The panel further noted consumer credit reporting groups opposed enactment of the law in part because of its strict liability and the apparent intent of lawmakers to create a system where judges could award money to plaintiffs — the fixed minimum recovery was $300 in 1975 — without regard for whether they actually demonstrated financial harm from a legal violation.

The landlords argued the panel should apply the analysis from a 2022 California Fifth District Appellate Court opinion, Limon v. Circle K Stores, which ended with a plaintiff unable to continue an FRCA complaint because of a failure to show damages. Edmon said that court distinguished between damages as compensation for financial loss and a court-ordered civil penalty, but the panel found that “analysis rested largely on semantics” and said there are many instances where statutory damages can both punish offenders and motivate compliance.

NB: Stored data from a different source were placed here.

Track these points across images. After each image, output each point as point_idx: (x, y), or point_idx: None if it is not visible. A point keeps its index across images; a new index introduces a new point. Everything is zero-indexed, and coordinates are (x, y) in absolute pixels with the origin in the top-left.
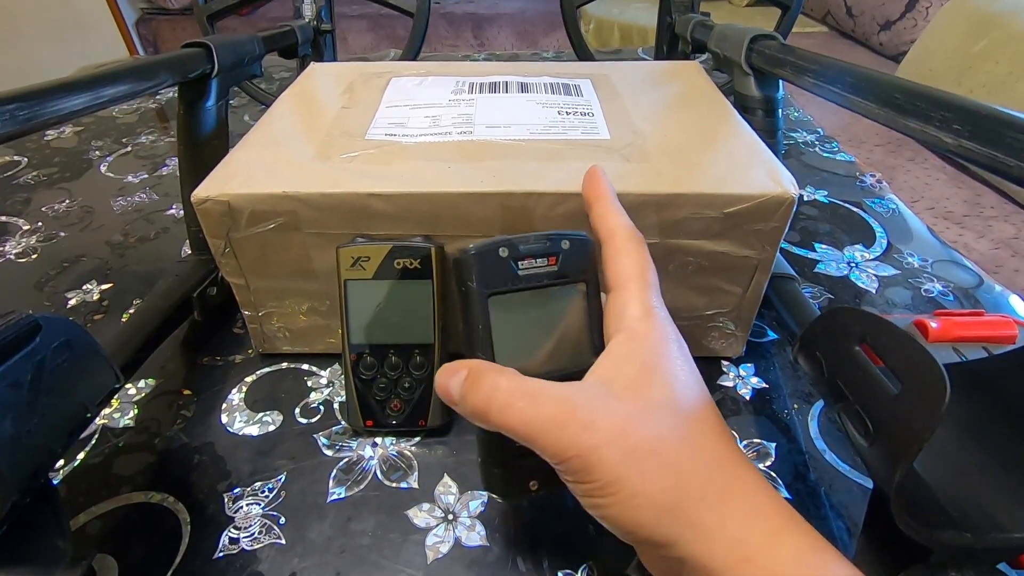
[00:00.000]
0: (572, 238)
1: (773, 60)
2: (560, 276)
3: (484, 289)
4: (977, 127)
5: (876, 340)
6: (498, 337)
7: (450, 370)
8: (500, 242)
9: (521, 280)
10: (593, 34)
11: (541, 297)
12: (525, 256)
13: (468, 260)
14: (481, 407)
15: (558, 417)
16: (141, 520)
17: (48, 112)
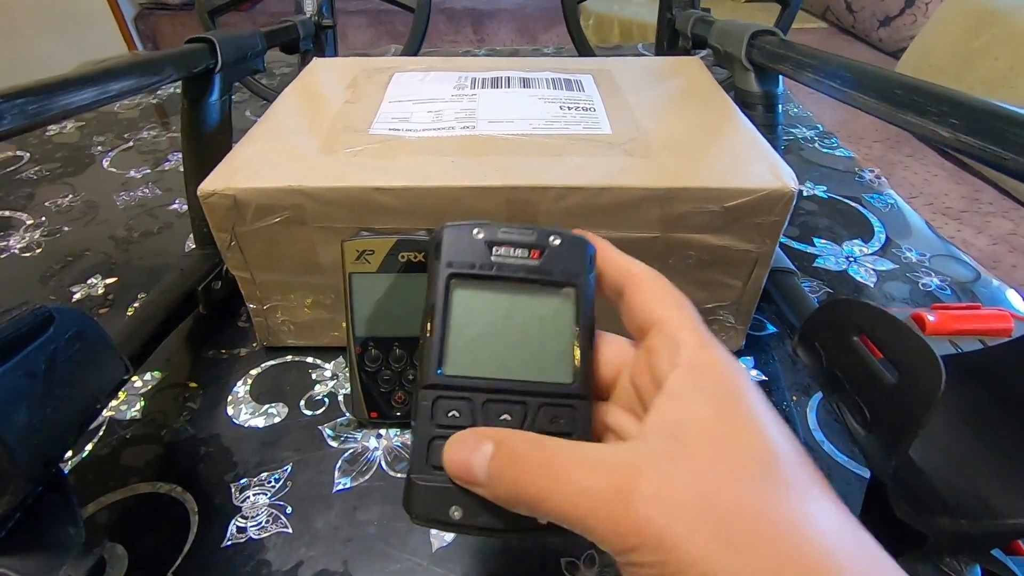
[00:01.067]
0: (565, 236)
1: (773, 56)
2: (542, 273)
3: (446, 267)
4: (975, 122)
5: (874, 331)
6: (455, 326)
7: (467, 443)
8: (478, 224)
9: (493, 266)
10: (593, 30)
11: (516, 293)
12: (503, 242)
13: (439, 234)
14: (519, 492)
15: (616, 490)
16: (150, 510)
17: (56, 107)
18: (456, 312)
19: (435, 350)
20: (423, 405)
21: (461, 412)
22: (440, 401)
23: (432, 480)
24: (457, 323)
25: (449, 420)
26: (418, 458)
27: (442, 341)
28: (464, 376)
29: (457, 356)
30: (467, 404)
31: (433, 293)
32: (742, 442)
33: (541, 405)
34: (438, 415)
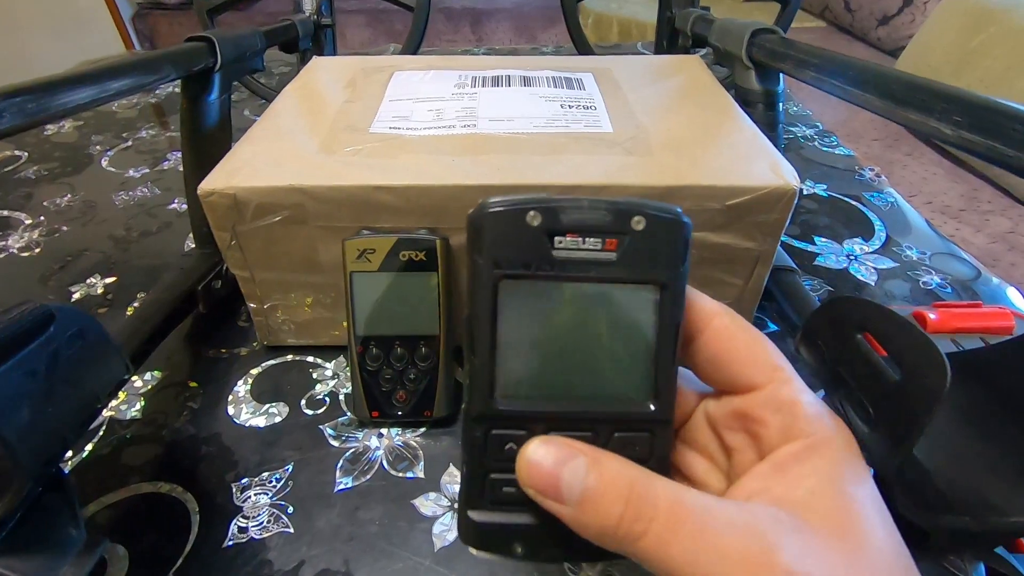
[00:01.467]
0: (653, 214)
1: (774, 54)
2: (622, 270)
3: (493, 267)
4: (977, 118)
5: (877, 328)
6: (508, 344)
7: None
8: (533, 202)
9: (556, 265)
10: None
11: (586, 298)
12: (568, 229)
13: (478, 220)
14: (623, 527)
15: (749, 557)
16: (150, 510)
17: (55, 105)
18: (508, 326)
19: (485, 375)
20: (475, 438)
21: (520, 445)
22: (493, 433)
23: (491, 516)
24: (510, 340)
25: (506, 455)
26: (473, 492)
27: (492, 363)
28: (520, 405)
29: (512, 381)
30: (526, 435)
31: (477, 301)
32: (867, 536)
33: (614, 432)
34: (492, 449)
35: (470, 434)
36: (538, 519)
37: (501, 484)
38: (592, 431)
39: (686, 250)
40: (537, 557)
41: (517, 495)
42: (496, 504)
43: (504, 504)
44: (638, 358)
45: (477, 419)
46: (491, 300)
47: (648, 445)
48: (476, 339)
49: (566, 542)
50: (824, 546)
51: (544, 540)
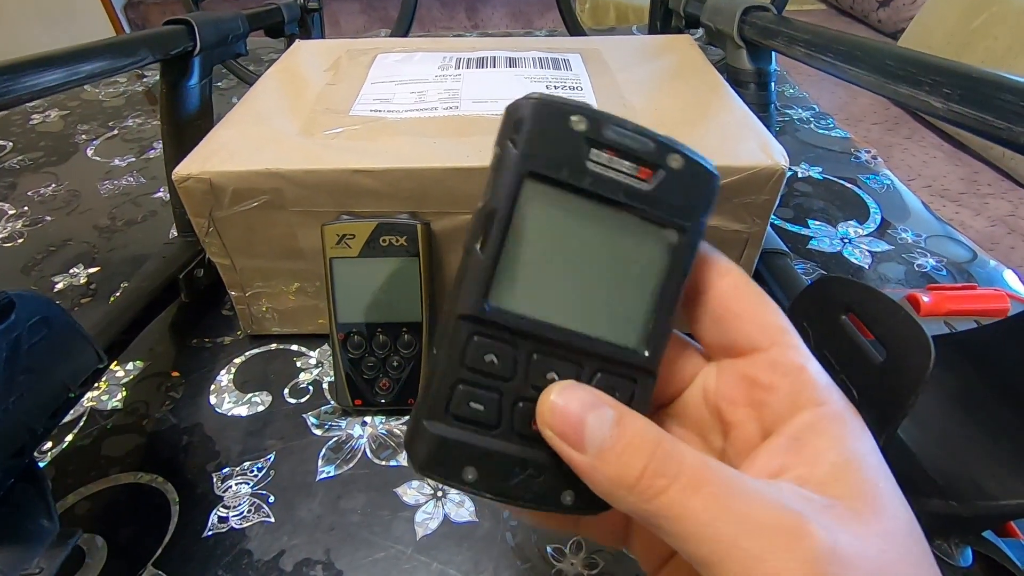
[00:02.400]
0: (691, 157)
1: (765, 31)
2: (648, 203)
3: (524, 160)
4: (966, 90)
5: (863, 309)
6: (517, 245)
7: (582, 396)
8: (582, 108)
9: (587, 177)
10: (589, 13)
11: (607, 220)
12: (609, 144)
13: (520, 108)
14: (644, 480)
15: (780, 528)
16: (130, 500)
17: (22, 87)
18: (523, 226)
19: (484, 272)
20: (455, 338)
21: (501, 359)
22: (475, 339)
23: (448, 431)
24: (521, 242)
25: (484, 366)
26: (434, 401)
27: (496, 261)
28: (515, 314)
29: (511, 286)
30: (510, 351)
31: (496, 190)
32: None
33: (598, 370)
34: (470, 355)
35: (450, 334)
36: (500, 448)
37: (468, 397)
38: (578, 364)
39: (712, 203)
40: (488, 490)
41: (483, 413)
42: (458, 420)
43: (467, 422)
44: (641, 300)
45: (463, 319)
46: (512, 194)
47: (629, 393)
48: (487, 231)
49: (522, 484)
50: (859, 522)
51: (499, 474)
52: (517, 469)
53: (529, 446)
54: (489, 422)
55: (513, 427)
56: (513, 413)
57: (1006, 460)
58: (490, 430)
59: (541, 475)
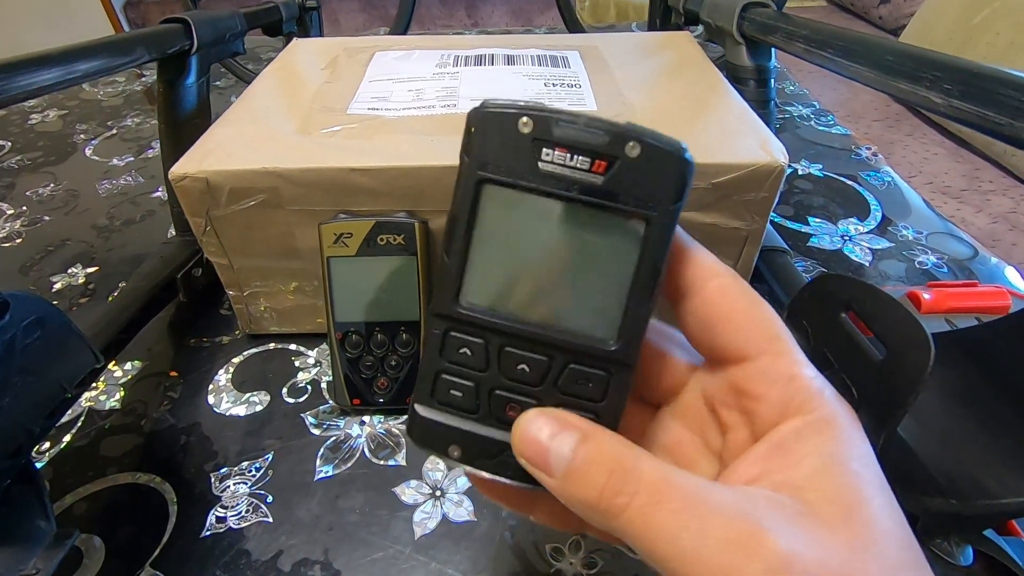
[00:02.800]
0: (650, 142)
1: (765, 27)
2: (606, 196)
3: (477, 168)
4: (967, 86)
5: (862, 306)
6: (479, 247)
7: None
8: (529, 109)
9: (539, 178)
10: (589, 11)
11: (566, 217)
12: (558, 142)
13: (470, 120)
14: (604, 499)
15: (736, 539)
16: (128, 500)
17: (17, 86)
18: (483, 230)
19: (453, 275)
20: (433, 333)
21: (473, 352)
22: (451, 335)
23: (434, 414)
24: (482, 244)
25: (459, 357)
26: (423, 387)
27: (462, 265)
28: (482, 313)
29: (477, 286)
30: (481, 346)
31: (457, 200)
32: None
33: (569, 363)
34: (447, 349)
35: (430, 330)
36: (480, 431)
37: (448, 386)
38: (548, 357)
39: (682, 189)
40: (471, 463)
41: (461, 400)
42: (442, 404)
43: (448, 406)
44: (610, 292)
45: (438, 317)
46: (471, 201)
47: (602, 386)
48: (451, 238)
49: (502, 462)
50: (826, 529)
51: (480, 453)
52: (496, 450)
53: (507, 430)
54: (468, 407)
55: (490, 414)
56: (491, 401)
57: (1007, 458)
58: (470, 414)
59: None
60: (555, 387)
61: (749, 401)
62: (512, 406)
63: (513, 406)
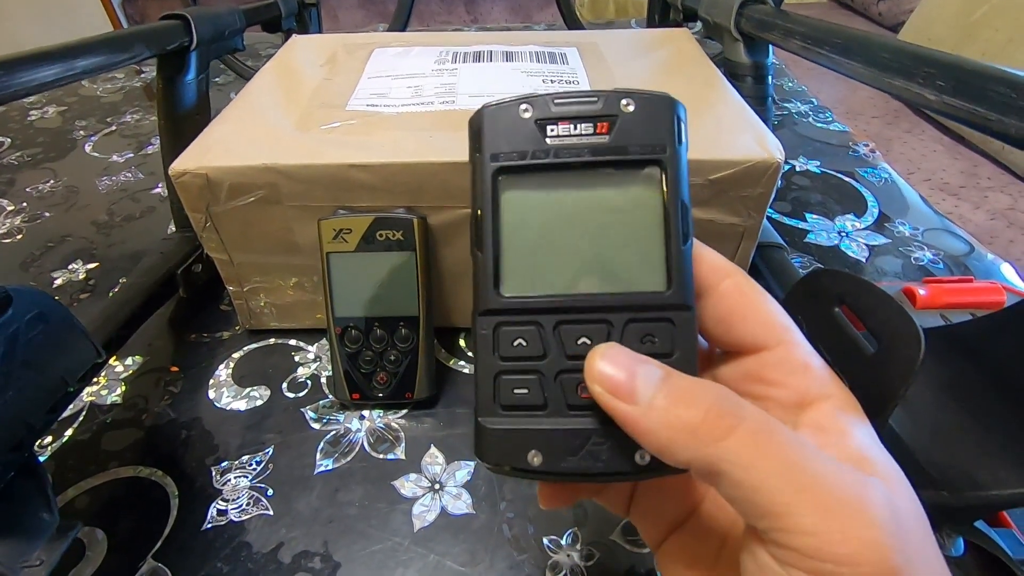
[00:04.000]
0: (640, 96)
1: (762, 24)
2: (615, 152)
3: (490, 161)
4: (959, 82)
5: (855, 301)
6: (510, 235)
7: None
8: (525, 98)
9: (550, 152)
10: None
11: (583, 182)
12: (559, 117)
13: (477, 120)
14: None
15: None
16: (130, 494)
17: (17, 83)
18: (509, 217)
19: (489, 268)
20: (483, 335)
21: (529, 341)
22: (502, 329)
23: (503, 423)
24: (512, 231)
25: (515, 351)
26: (484, 398)
27: (496, 256)
28: (527, 296)
29: (517, 272)
30: (535, 331)
31: (478, 196)
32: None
33: (628, 321)
34: (502, 345)
35: (478, 332)
36: (557, 425)
37: (512, 385)
38: (605, 322)
39: (679, 128)
40: (555, 470)
41: (528, 396)
42: (508, 409)
43: (516, 408)
44: (647, 241)
45: (484, 315)
46: (492, 193)
47: (668, 336)
48: (480, 234)
49: (589, 455)
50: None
51: (563, 450)
52: (579, 441)
53: (584, 416)
54: (536, 403)
55: (563, 401)
56: (558, 387)
57: (998, 451)
58: (541, 410)
59: (607, 441)
60: None
61: (768, 389)
62: (583, 385)
63: (584, 385)
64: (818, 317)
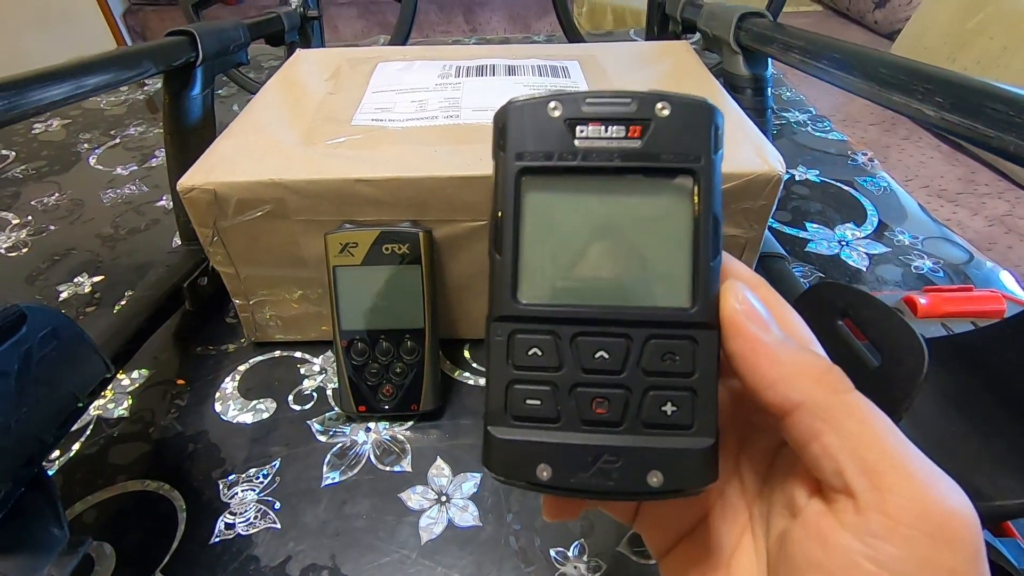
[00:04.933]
0: (678, 100)
1: (761, 38)
2: (647, 159)
3: (515, 160)
4: (958, 99)
5: (858, 313)
6: (531, 239)
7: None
8: (554, 96)
9: (578, 154)
10: (586, 17)
11: (611, 189)
12: (590, 118)
13: (502, 115)
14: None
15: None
16: (137, 508)
17: (29, 102)
18: (532, 221)
19: (507, 272)
20: (497, 341)
21: (544, 351)
22: (517, 337)
23: (513, 433)
24: (534, 235)
25: (530, 360)
26: (495, 406)
27: (515, 260)
28: (546, 304)
29: (536, 278)
30: (551, 341)
31: (500, 196)
32: None
33: (649, 338)
34: (516, 354)
35: (492, 338)
36: (568, 440)
37: (524, 395)
38: (625, 336)
39: (717, 137)
40: (564, 485)
41: (541, 408)
42: (519, 419)
43: (528, 420)
44: (674, 255)
45: (499, 320)
46: (515, 194)
47: (690, 355)
48: (500, 236)
49: (600, 472)
50: None
51: (573, 466)
52: (591, 458)
53: (598, 431)
54: (549, 415)
55: (577, 416)
56: (572, 401)
57: (1001, 460)
58: (553, 423)
59: (619, 459)
60: (639, 368)
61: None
62: (598, 400)
63: (599, 400)
64: (821, 330)
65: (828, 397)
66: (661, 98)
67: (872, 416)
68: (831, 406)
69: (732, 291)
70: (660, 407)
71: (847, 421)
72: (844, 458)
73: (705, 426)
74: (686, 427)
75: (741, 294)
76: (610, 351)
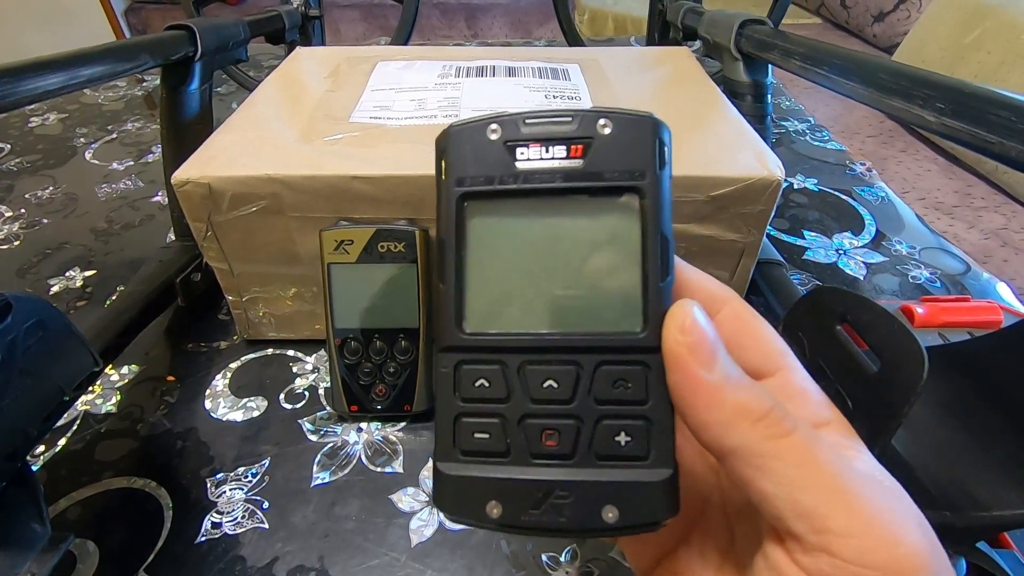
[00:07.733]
0: (620, 117)
1: (762, 44)
2: (590, 178)
3: (455, 186)
4: (959, 105)
5: (857, 319)
6: (475, 266)
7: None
8: (494, 118)
9: (519, 177)
10: (587, 24)
11: (555, 211)
12: (530, 138)
13: (442, 140)
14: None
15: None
16: (123, 505)
17: (22, 91)
18: (475, 247)
19: (451, 301)
20: (443, 373)
21: (492, 382)
22: (464, 368)
23: (462, 469)
24: (478, 262)
25: (477, 391)
26: (443, 441)
27: (460, 288)
28: (492, 333)
29: (481, 307)
30: (499, 371)
31: (442, 224)
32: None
33: (599, 364)
34: (463, 385)
35: (439, 369)
36: (518, 475)
37: (472, 429)
38: (574, 363)
39: (662, 153)
40: (515, 523)
41: (490, 442)
42: (468, 454)
43: (477, 454)
44: (623, 276)
45: (446, 351)
46: (456, 220)
47: (642, 382)
48: (443, 265)
49: (552, 508)
50: None
51: (524, 502)
52: (541, 494)
53: (548, 466)
54: (498, 450)
55: (527, 449)
56: (521, 433)
57: (999, 470)
58: (502, 458)
59: (571, 494)
60: (590, 397)
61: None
62: (548, 432)
63: (549, 432)
64: (820, 335)
65: (762, 443)
66: (602, 115)
67: (813, 457)
68: (764, 453)
69: (677, 318)
70: (613, 437)
71: (781, 466)
72: (780, 505)
73: (662, 456)
74: (642, 458)
75: (688, 320)
76: (559, 380)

After finding the plaintiffs did have standing under the ICRAA, the panel concluded that isn’t the case with respect to three who asserted unfair competition claims. Edmon said premising a competition claim on the alleged ICRAA violation isn’t sufficient for standing and further explained the companies were up front that paying the fee — “$22.99 for credit and screening reports, and $18.51 in costs, including overhead and soft costs, related to the processing of the application” — never carried a suggestion the applicant would get the report.

“Accordingly, the undisputed evidence shows the plaintiffs received precisely what they paid for: the processing and consideration of their rental applications, which resulted in their approval as tenants,” Edmon wrote. “The failure to provide plaintiffs copies of their consumer reports within three days also does not amount to an ‘injury in fact’ because plaintiffs do not allege that they suffered concrete or particularized harms as a result.”

The panel affirmed summary judgement on the unfair competition claim and awarded the plaintiffs the costs associated with appealing the superior court ruling.

The tenants are represented by Stiller Law Firm, Victory Law Group and Meta Law Group.

The landlords are represented by Hinshaw & Culbertson.